The KNN predicts with an accuracy of 93%

The final method we use is the Random Forest method. This method uses a set of decision trees to aggregate the final results. This way we can minimize error caused from individual decision trees. The mtry value is the number of variables available for splitting of each tree node. Here again the optimal value model is selected based on accuracy.

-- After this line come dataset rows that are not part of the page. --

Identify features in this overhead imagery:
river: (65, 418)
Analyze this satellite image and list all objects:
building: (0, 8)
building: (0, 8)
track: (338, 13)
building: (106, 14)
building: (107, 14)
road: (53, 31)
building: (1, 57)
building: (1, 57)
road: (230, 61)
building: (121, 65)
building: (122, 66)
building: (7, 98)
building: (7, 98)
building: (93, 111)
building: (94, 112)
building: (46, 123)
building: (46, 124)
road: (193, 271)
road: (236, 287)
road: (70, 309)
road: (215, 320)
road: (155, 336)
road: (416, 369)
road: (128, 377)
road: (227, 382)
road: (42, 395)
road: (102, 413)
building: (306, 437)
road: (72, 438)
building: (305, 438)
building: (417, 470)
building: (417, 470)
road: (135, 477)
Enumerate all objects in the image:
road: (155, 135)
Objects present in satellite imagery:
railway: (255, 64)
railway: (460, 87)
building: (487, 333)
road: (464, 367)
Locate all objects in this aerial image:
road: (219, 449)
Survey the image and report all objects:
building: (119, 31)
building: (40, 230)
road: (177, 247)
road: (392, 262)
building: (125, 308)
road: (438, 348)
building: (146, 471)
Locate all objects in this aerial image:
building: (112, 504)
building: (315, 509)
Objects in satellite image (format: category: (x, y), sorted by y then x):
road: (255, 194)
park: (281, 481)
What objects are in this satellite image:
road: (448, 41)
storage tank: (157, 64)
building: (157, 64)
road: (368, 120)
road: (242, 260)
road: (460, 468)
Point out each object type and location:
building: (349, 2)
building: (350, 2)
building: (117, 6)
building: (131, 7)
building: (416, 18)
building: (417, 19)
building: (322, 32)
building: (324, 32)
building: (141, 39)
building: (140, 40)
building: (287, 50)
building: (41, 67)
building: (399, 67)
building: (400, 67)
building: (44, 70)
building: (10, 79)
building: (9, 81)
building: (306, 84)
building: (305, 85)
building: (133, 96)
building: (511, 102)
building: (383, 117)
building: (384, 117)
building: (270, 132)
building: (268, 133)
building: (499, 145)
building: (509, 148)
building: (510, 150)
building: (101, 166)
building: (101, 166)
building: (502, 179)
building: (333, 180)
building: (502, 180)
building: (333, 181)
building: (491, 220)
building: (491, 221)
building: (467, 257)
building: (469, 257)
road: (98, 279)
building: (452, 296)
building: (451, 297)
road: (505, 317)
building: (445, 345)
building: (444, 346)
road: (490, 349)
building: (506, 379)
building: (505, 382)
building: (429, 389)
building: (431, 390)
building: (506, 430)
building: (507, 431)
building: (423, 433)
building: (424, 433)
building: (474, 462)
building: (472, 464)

> rf.fit <- train(Species ~ ., data = train,
method = "rf",
trControl = fitControl,
preProcess=c("center", "scale"))
## Loading required package: randomForest
## randomForest 4.6-12
## Type rfNews() to see new features/changes/bug fixes.
##
## Attaching package: 'randomForest'
## The following object is masked from 'package:ggplot2':
##
## margin
> rf.fit
## Random Forest
##
## 120 samples
## 4 predictor
## 3 classes: 'setosa', 'versicolor', 'virginica'
##
## Pre-processing: centered (4), scaled (4)
## Resampling: Cross-Validated (10 fold, repeated 5 times)
## Summary of sample sizes: 108, 108, 108, 108, 108, 108, ...
## Resampling results across tuning parameters:
##
## mtry Accuracy Kappa
## 2 0.9533333 0.9300
## 3 0.9616667 0.9425
## 4 0.9616667 0.9425
##
## Accuracy was used to select the optimal model using the largest value.
## The final value used for the model was mtry = 3.
> predictions <- predict(rf.fit, test)
> confusionMatrix(predictions, test$Species)
## Confusion Matrix and Statistics
##
## Reference
## Prediction setosa versicolor virginica
## setosa 10 0 0
## versicolor 0 10 2
## virginica 0 0 8
##
## Overall Statistics
##
## Accuracy : 0.9333
## 95% CI : (0.7793, 0.9918)
## No Information Rate : 0.3333
## P-Value [Acc > NIR] : 8.747e-12
##
## Kappa : 0.9
## Mcnemar's Test P-Value : NA
##
## Statistics by Class:
##
## Class: setosa Class: versicolor Class: virginica
## Sensitivity 1.0000 1.0000 0.8000
## Specificity 1.0000 0.9000 1.0000
## Pos Pred Value 1.0000 0.8333 1.0000
## Neg Pred Value 1.0000 1.0000 0.9091
## Prevalence 0.3333 0.3333 0.3333
## Detection Rate 0.3333 0.3333 0.2667
## Detection Prevalence 0.3333 0.4000 0.2667
## Balanced Accuracy 1.0000 0.9500 0.9000
> plot(varImp(rf.fit))

The random forest predicts with an accuracy of 93%

From the above analysis we can see that all models have performed very well and therefore we can use the predictions from either of the model.